I don’t remember seeing it in my distro’s package manager previously, but I have a feeling I might have rejected it for being a Qt app. By default their look and feel doesn’t match my window manager choices, and my distro hasn’t ever handled that automatically, so I may have decided I didn’t like the look of it.
Now I’m aware of qt5ct (changes some of the look and feel of Qt5 apps) so that’s not as much of a problem any more.
Adding another suggestion for WinDirStat in a direct reply to you, in case you didn’t notice the reply to the reply. It makes finding the biggest diskspace hogs trivial, whether it’s a massive file sitting deep in the directory tree or a directory full of other directories that each have 500 3MB files that all add up to 100GB, or 3 installers’ temporary files that they never cleaned up, though you’ll only notice them if they take up a lot of space.
Going back to the 90s when a few megabytes was hundreds of dollars.
We added 4 megs to our 486 and it was $80 a meg so $320 for the upgrade. That was back when hard drives where a little over a dollar per meg.
Are you sure about hard drives at $1 per meg at that time?
It sounds way to cheap.Yes, you are probably right. I think I am thinking of when I built my Pentium 100 and it was $360 for a 360 meg hard drive.
Or 80s, where it was kilobytes.
That’d be great if software still had the same small footprint it had back then.
I quite like the idea of people just not engaging with this.
Can’t play the latest AAA because I can’t afford the equipment for it? No worries, there’s literally thousands of other games out there.
More realistically though, people will end up subbing to a streaming service, which is almost certainly what the companies would prefer.
Piracy and giving them nothing is the answer
RETURN TO THE OLD WAYS
This.
You can’t pirate ram though
zswap enters the chat
Though in fairness, it is free.
Oh, have I got news for you…
WAY AHEAD OF YOU MATEY
That’s what I do for new games now, fuck $100 for a linear single player game. I implore all studios to use Denuvo as it’s the best DRM on the market 😉
This isn’t necessarily about games.
My mini PC only has 4GB of RAM because I thought I’d just buy it later, and “for now” if it just boots it’s fine.Stop Killing Games could play neatly into this, fingers crossed.
If you’ve got a PC built in the last few years you can play them anyway.
Mostly this affects people whose PCs are pretty old already :/ but like if you’ve got an AM4 build you can just upgrade your GPU and maybe CPU if necessary and keep your good ol’ DDR4. AM4 truly the GOAT of CPU sockets in terms of longevity.
This is so true.
My PC I built has parts from as far as 12 yrs ago and day to day tasks go very smoothly especially since I switched to Linux. I haven’t bought a newly released game from a big publisher since Borderlands 3 and that ran fine. Most recent indie games still run well too.

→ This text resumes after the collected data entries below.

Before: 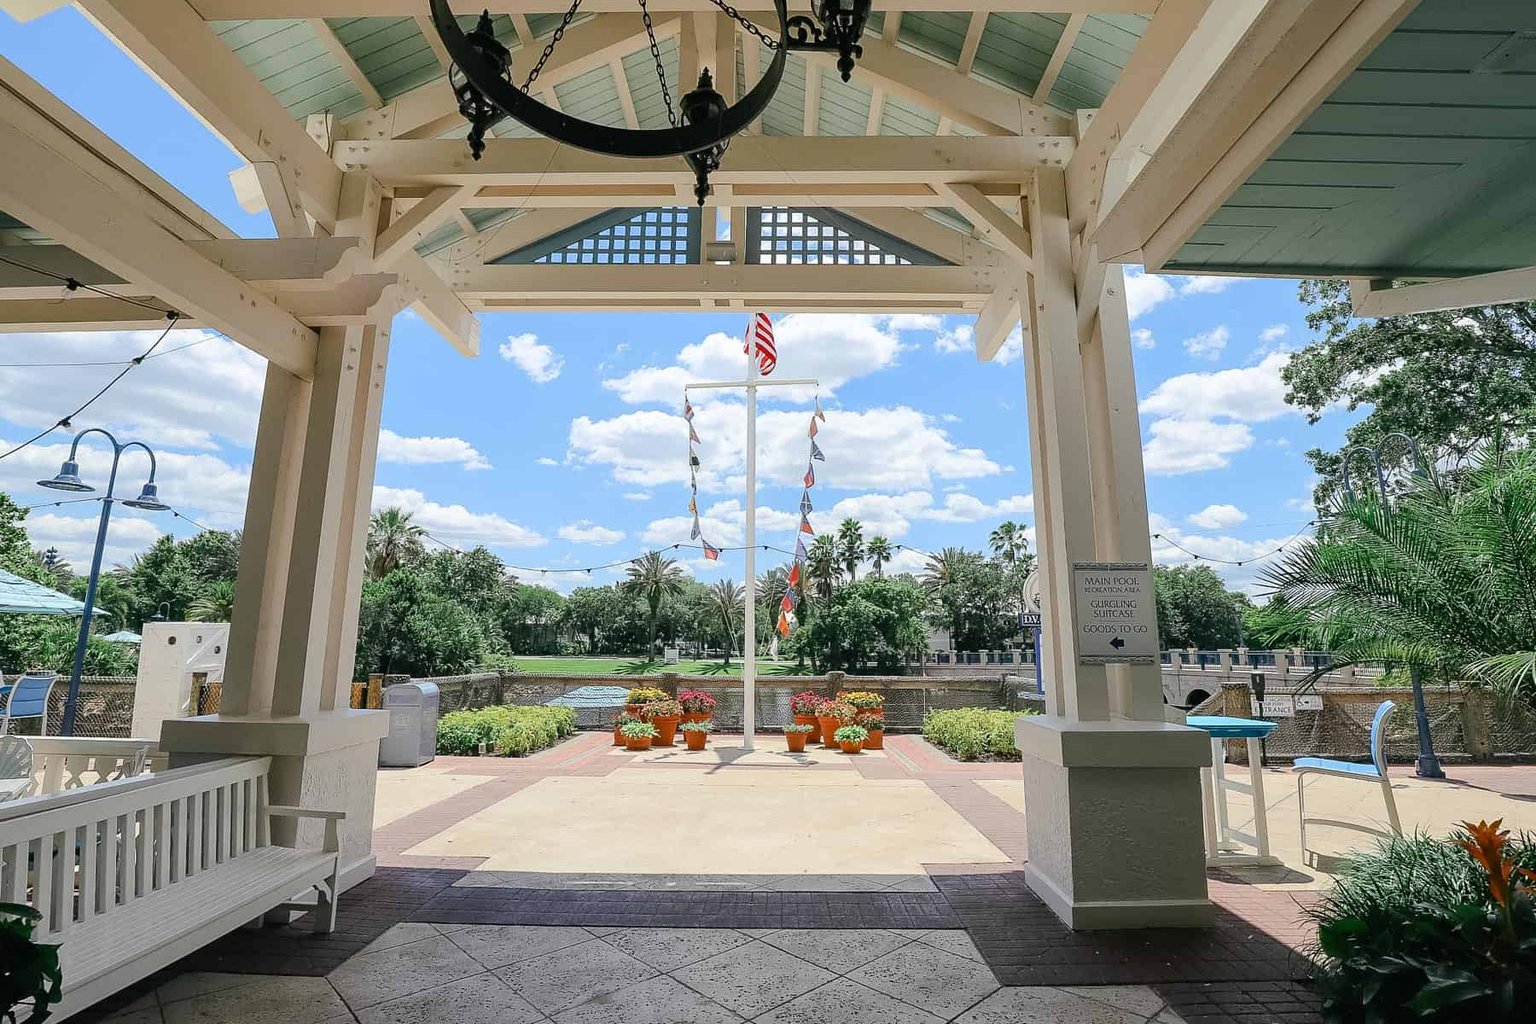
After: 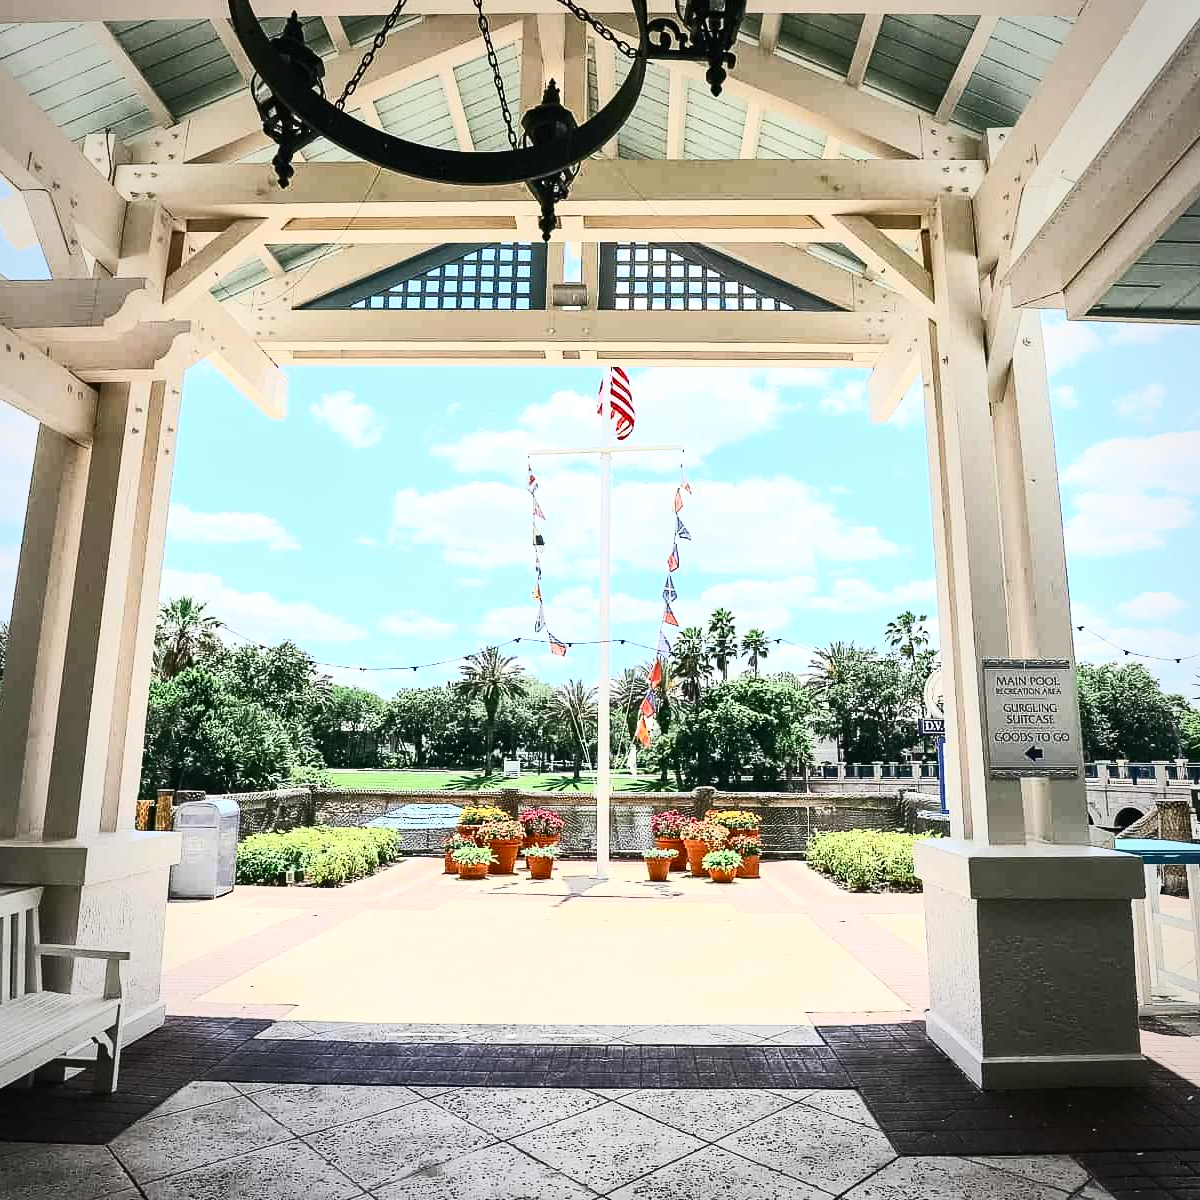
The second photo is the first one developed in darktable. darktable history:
crop and rotate: left 15.289%, right 18%
vignetting: brightness -0.295, automatic ratio true, unbound false
tone equalizer: edges refinement/feathering 500, mask exposure compensation -1.57 EV, preserve details no
contrast brightness saturation: contrast 0.623, brightness 0.335, saturation 0.14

I’m currently planning on upgrading with used parts from 2020 ish not because I need to, but because I’d like to play some games from 2010-2020 in medium-to-high graphic settings and hopefully make it last another decade.

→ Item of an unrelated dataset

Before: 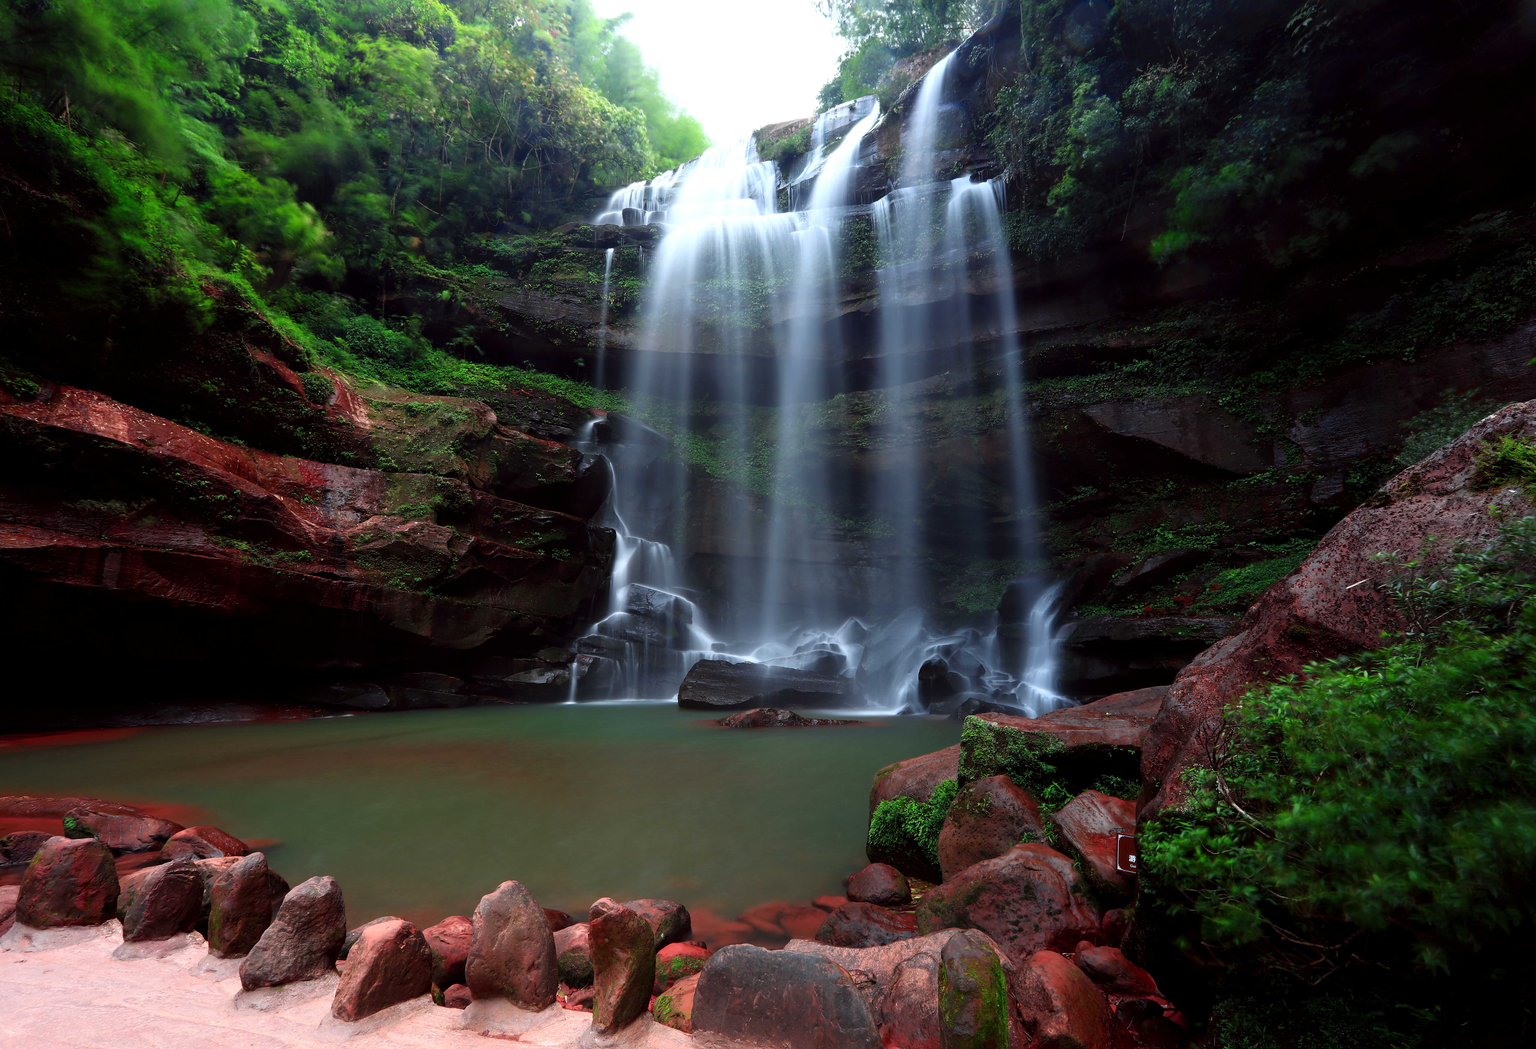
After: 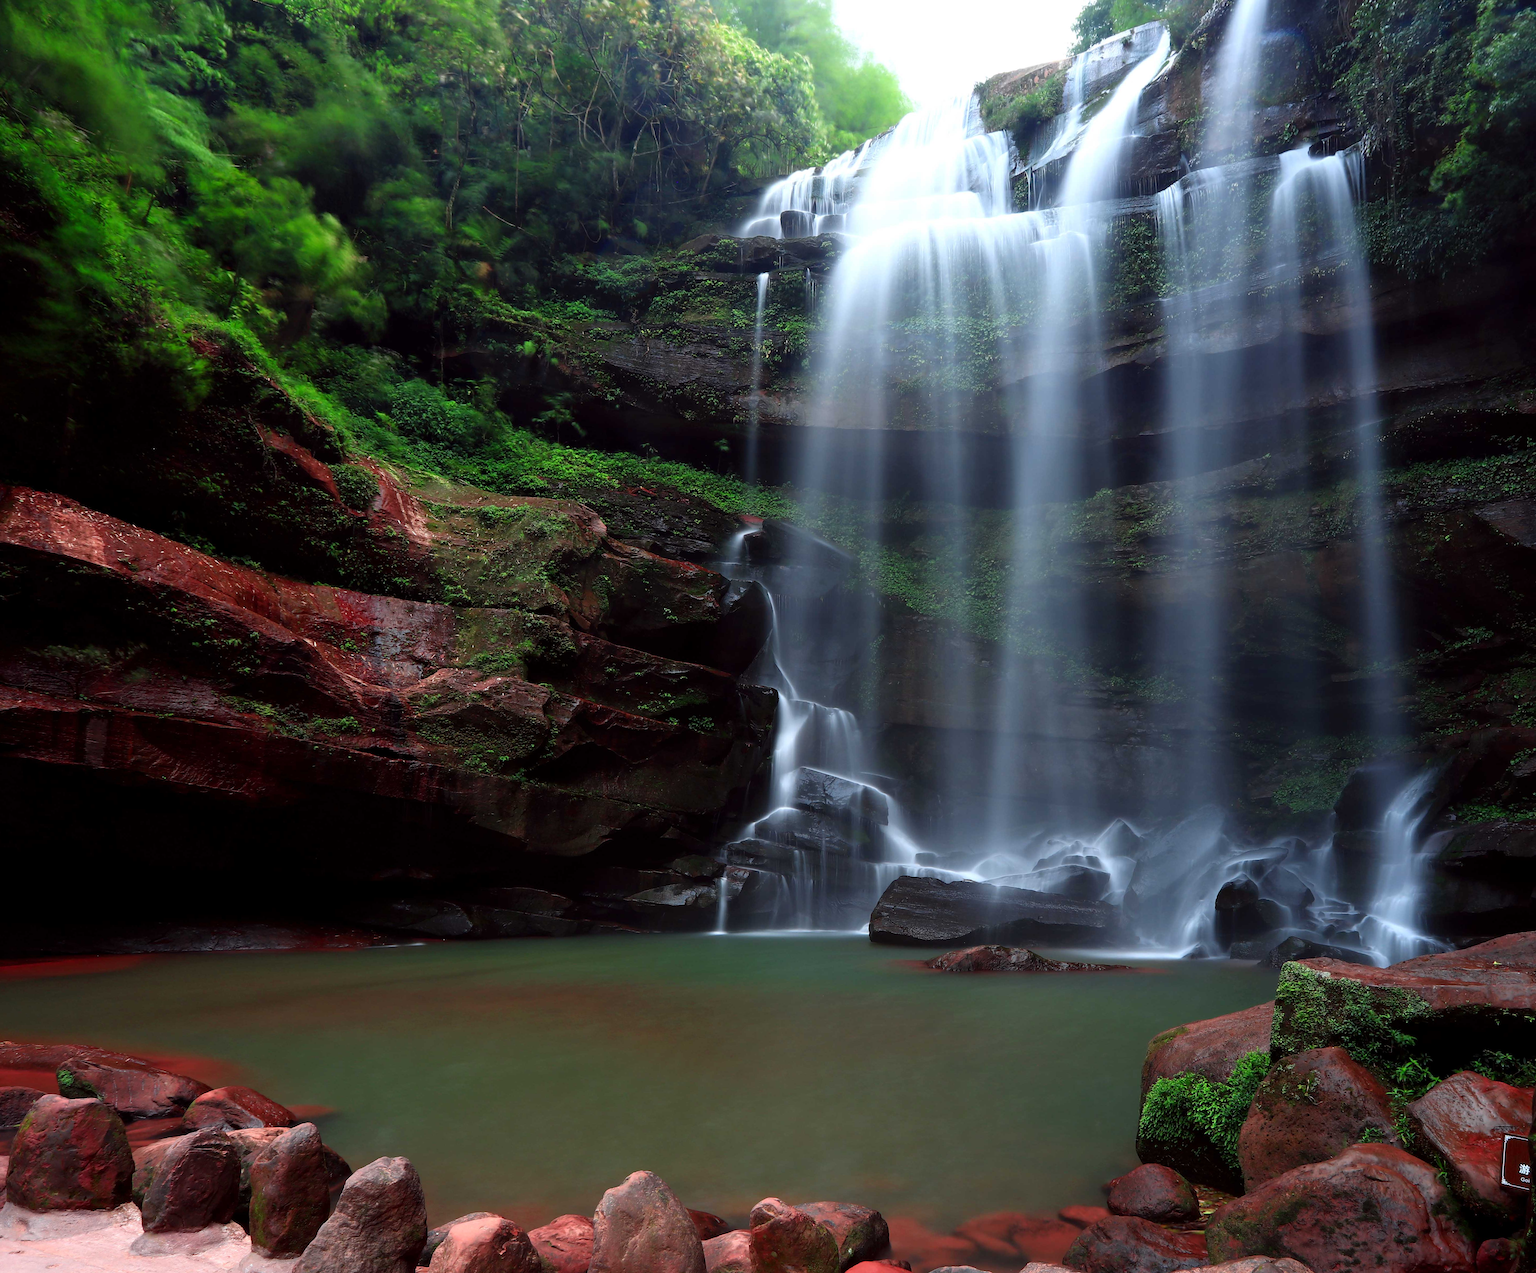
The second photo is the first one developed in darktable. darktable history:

Chasing AAA highest setting has always been an expensive hobby, but not it’s straight up luxury that only those with a lot of disposable income or make a living off gaming can afford. And honestly that’s fine because there are just so many good games out there that don’t require the specs.

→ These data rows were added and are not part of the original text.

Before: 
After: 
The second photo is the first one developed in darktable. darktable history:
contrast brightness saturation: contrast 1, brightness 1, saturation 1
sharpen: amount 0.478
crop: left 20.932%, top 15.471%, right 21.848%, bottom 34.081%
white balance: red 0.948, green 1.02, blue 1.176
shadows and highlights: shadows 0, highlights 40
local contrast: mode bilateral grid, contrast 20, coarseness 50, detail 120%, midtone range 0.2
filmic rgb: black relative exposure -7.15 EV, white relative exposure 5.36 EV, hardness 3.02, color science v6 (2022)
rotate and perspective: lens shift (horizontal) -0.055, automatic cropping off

or maybe, just maybe… You could, are you ready for this idea…?
Play on medium settings !!!GASP!!! Or worse, play it at 1080!
1080 and 1440 is a pretty big difference. 1440 and 4k, not so much. Definitely agree that there’s a point with settings where you just don’t really notice the textires/reflections/etc. when you’re playing the game.
Idiot me bought a 4k laptop and be fucked if I’m not gonna use every single pixel on that screen (even if I can’t tell a difference between 1440 and 4k)

I mean if you’ve you hardware that needs upgrading, you aren’t playing new games at medium anymore either and your display is probably 1080p anyway.
I have a 16gb rx6800… playing stardew valley lol
I’m mostly just concerned on what I’ll do if a piece of hardware dies or corrupts at this point.